Few people read to the end of online articles, and many don’t even bother to scroll past the introduction.

Those are among the findings of “You Won’t Finish This Article: Why People Online Don’t Read to the End,” an interesting and fun piece on reader habits by Slate technology columnist Farhad Manjoo.

But what do those findings mean for content marketers? Here are three key lessons.

1. Wow Them Quickly

By the end of online articles, a good portion of the
audience is no longer there, so wow them quickly
and make your main point early.  
Don’t start your content slowly, then build it up to a crescendo. Wow your readers at the start, or they’ll never get to the middle. The first sentence is more important than the last sentence. Spend time crafting that lead!

2. Make Your Main Point Early

No matter how strong your lead is, some readers are still going to navigate away. So don’t have a long introduction before stating your main point, sometimes called the nut graph. State the purpose of your blog post, article or other content before readers have to scroll, or risk having 10 percent or more navigate away knowing little more than your headline.

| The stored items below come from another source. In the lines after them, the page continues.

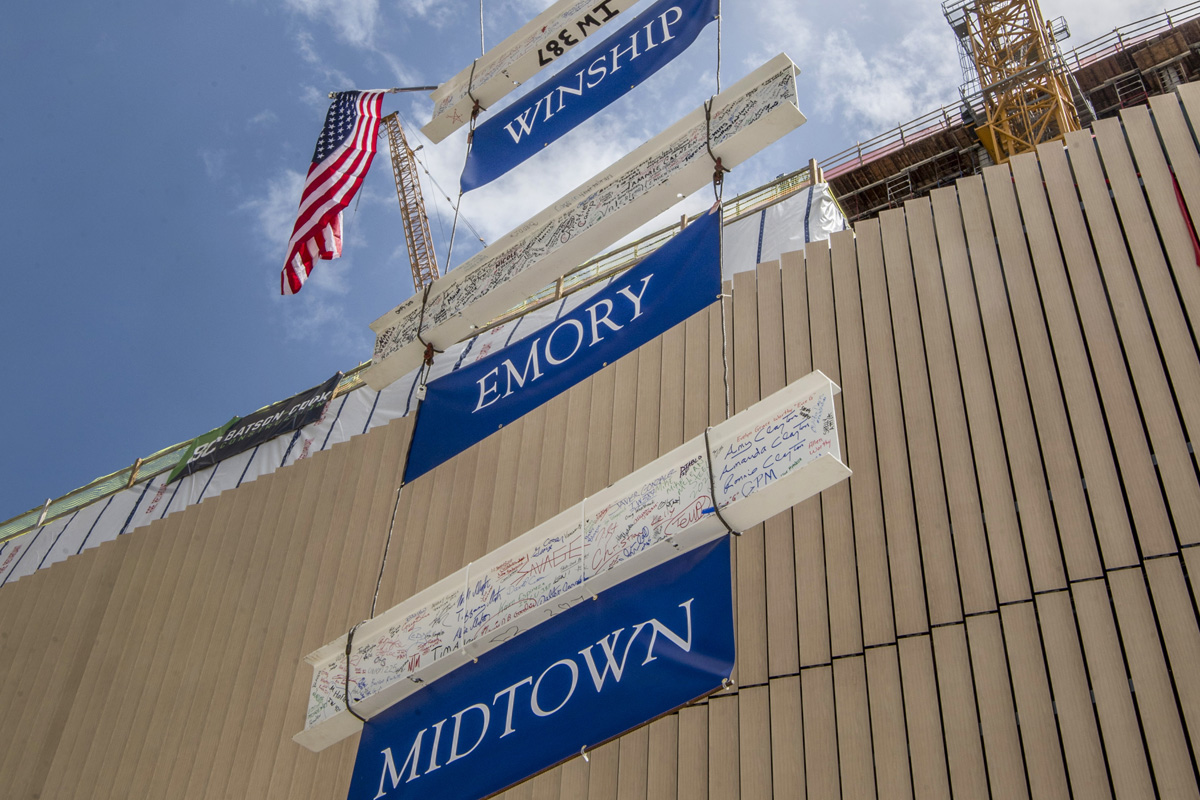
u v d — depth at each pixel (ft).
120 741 72.69
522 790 54.85
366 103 63.67
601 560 29.99
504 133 40.93
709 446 29.22
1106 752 42.27
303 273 58.70
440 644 32.53
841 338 59.57
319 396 88.69
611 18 43.06
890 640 49.16
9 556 95.96
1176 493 46.68
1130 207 55.52
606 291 34.12
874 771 46.29
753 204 74.13
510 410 33.45
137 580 81.87
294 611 71.26
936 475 52.60
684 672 26.68
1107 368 51.37
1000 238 58.18
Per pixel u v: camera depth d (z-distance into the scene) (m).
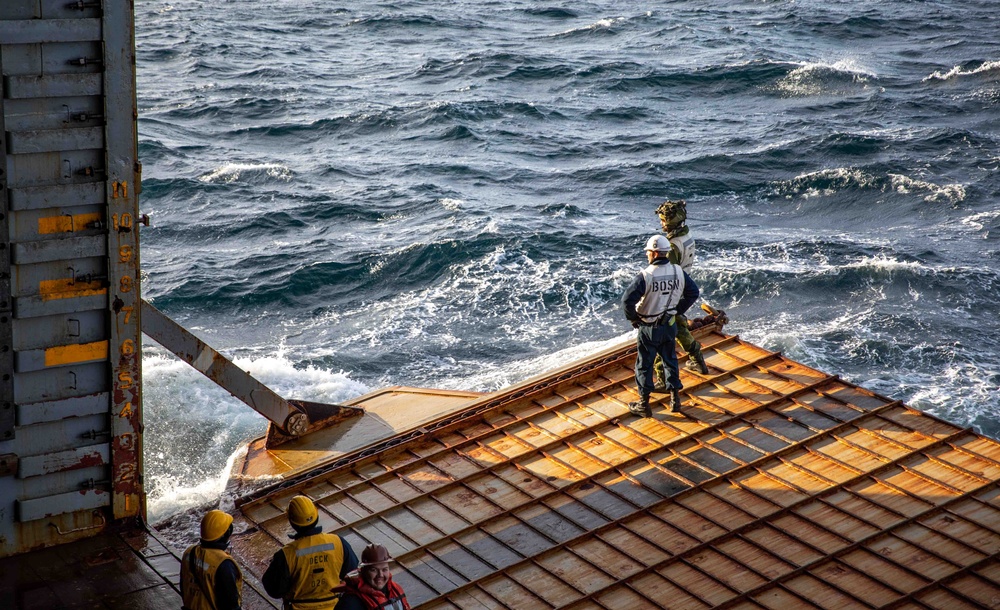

3. Emphasize Quality Over Brevity

While the article’s findings promote brevity, you don’t want to lose quality for the sake of writing shorter pieces. Longer, well-crafted content that has value to your target audience is much better than short, flimsy content that has little value and fails to support its claims. After all, it’s not necessary for potential customers to read your entire content piece to make the conclusion you really want them to make: “This company really knows what it’s talking about!”

For Those Still Actually Reading

Hello, anyone there? Just seeing if anybody is still left. If you are, thank you. You have a longer attention span than most. But when you produce content, remember that we’re in a short-attention-span world, so write for that reality.